Does Ramadan fasting slow down muscle recovery after exercise?

This pilot study of 8 elite soccer players found that recovery after a simulated match was slower during Ramadan than before it — creatine kinase (a muscle damage marker) rose more, and jump, strength, and sprint performance took longer to return to baseline, extending out toward 72 hours instead of 24–48 hours.

Is it dangerous to train hard while fasting during Ramadan?

The study did not find fasting made recovery dangerous — muscle damage markers and performance both returned to normal within the tracked recovery window on both occasions. The main difference was that recovery took longer during the fasting period, not that it failed to happen.

What is creatine kinase and why does it matter for fasting research?

Creatine kinase is an enzyme released into the blood when muscle fibers are damaged, commonly used as a marker of exercise-induced muscle damage. Higher and more prolonged elevations, as seen during Ramadan in this study, indicate greater muscle stress and a longer repair process.

Should athletes change their training schedule during Ramadan?

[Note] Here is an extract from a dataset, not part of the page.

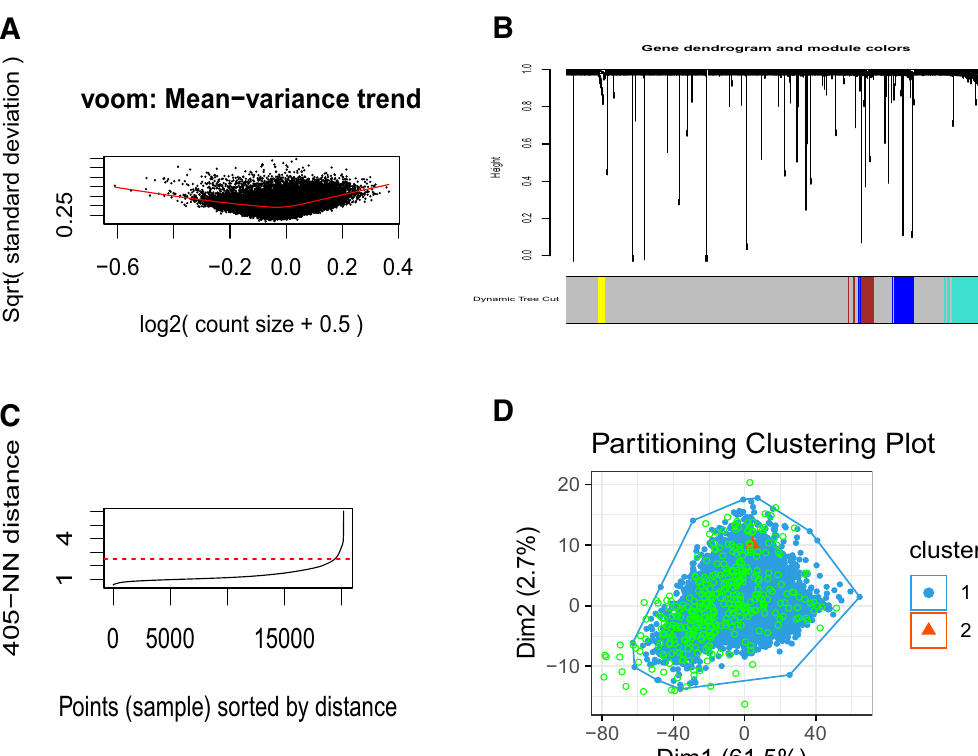
Figure 5. Plots for Voom normalization, dendrogram, KNN distance and Partitioning clustering using DBSCAN clustering algorithm for the dataset having NCBI GEO ID: GSE134379 (AD vs control in CBL). ( A ) Plot for Voom normalization for additional data (AD vs control in CBL). Voom normalization was used on the set of non-noisy features of the resultant clusters obtained from the pre-filtering analysis by DBSCAN clustering. ( B ) Dendrogram plot with color thresholding using dynamic tree cut method for the comparison of AD with control in CBL. ( C ) KNN distance plot to find knee point ( = 2.5 marked by red dotted line) used as EPS in DBSCAN clustering algorithms for AD vs control in CBL. ( D ) Partitioning clustering plot using DBSCAN clustering algorithm for AD vs control in CBL. Two clusters had been identified, among which the blue cluster contained 19,711 core (seed) features and 71 border features, and the red cluster had only 10 core features. In addition, a total of 398 unclustered (outlier/noisy) features (denoted by light green dots) had been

Based on this study's findings, athletes training intensely during Ramadan may benefit from extra recovery time between hard sessions rather than following the same 24–48 hour turnaround they'd use outside of the fasting period.

Does this apply to regular gym-goers, not just elite athletes?

Not necessarily to the same degree. This study used a simulated competitive match — a very high-intensity stimulus. Recreational exercisers doing moderate workouts while fasting are unlikely to see the same magnitude of slowed recovery, though allowing extra rest is still a reasonable precaution.